- [Exercise goal]:
Return, from the listing below, each line where the word "packages" appears.

- [Supplied material]:
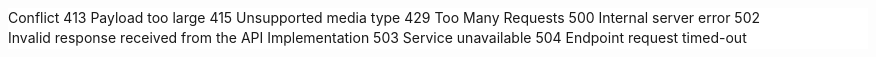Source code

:    </td>
   <td>Conflict
   </td>
  </tr>
  <tr>
   <td>413
   </td>
   <td>Payload too large
   </td>
  </tr>
  <tr>
   <td>415
   </td>
   <td>Unsupported media type
   </td>
  </tr>
  <tr>
   <td>429
   </td>
   <td>Too Many Requests
   </td>
  </tr>
  <tr>
   <td>500
   </td>
   <td>Internal server error
   </td>
  </tr>
  <tr>
   <td>502
   </td>
   <td>Invalid response received from the API Implementation
   </td>
  </tr>
  <tr>
   <td>
   </td>
   <td>503
   </td>
   <td>Service unavailable
   </td>
  </tr>
  <tr>
   <td>
   </td>
   <td>504
   </td>
   <td>Endpoint request timed-out
   </td>
  </tr>
</table>
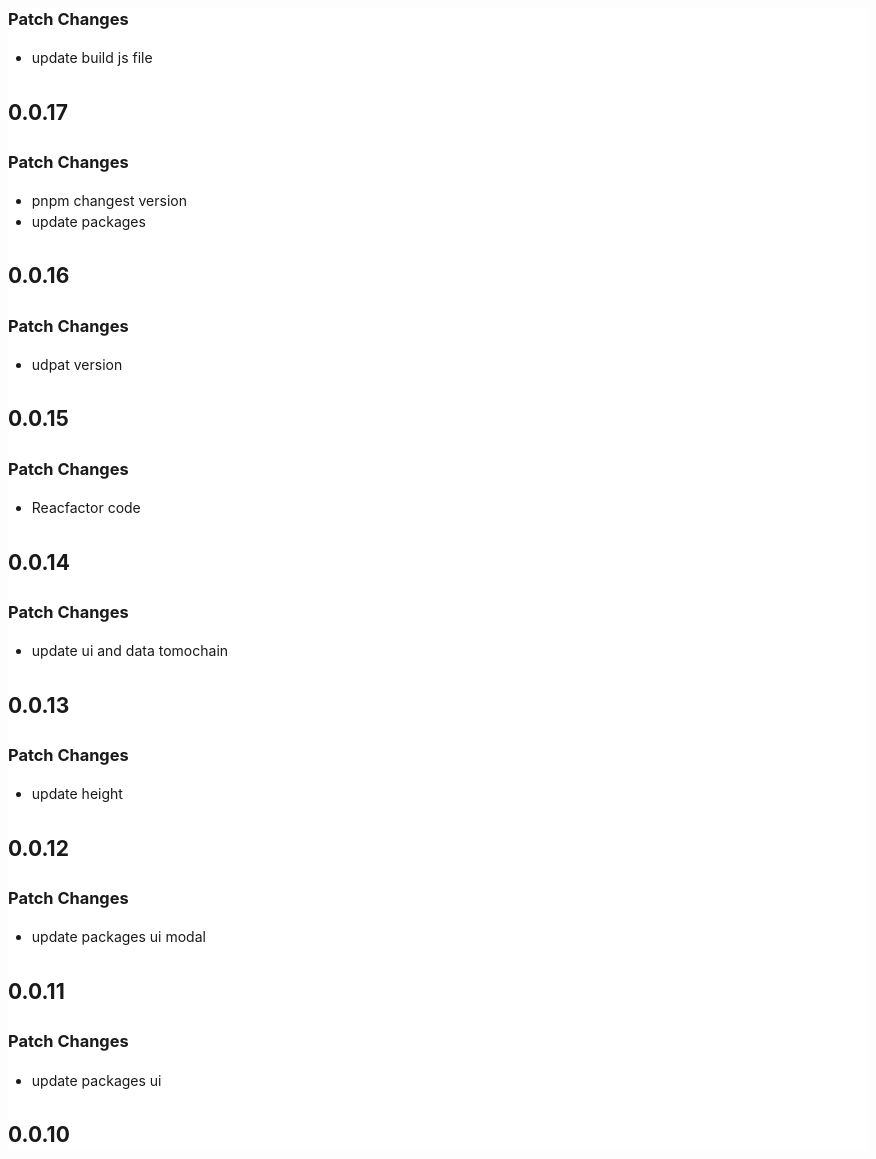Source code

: ### Patch Changes

- update build js file

## 0.0.17

### Patch Changes

- pnpm changest version
- update packages

## 0.0.16

### Patch Changes

- udpat version

## 0.0.15

### Patch Changes

- Reacfactor code

## 0.0.14

### Patch Changes

- update ui and data tomochain

## 0.0.13

### Patch Changes

- update height

## 0.0.12

### Patch Changes

- update packages ui modal

## 0.0.11

### Patch Changes

- update packages ui

## 0.0.10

- [Response for this exercise]:
- update packages
- update packages ui modal
- update packages ui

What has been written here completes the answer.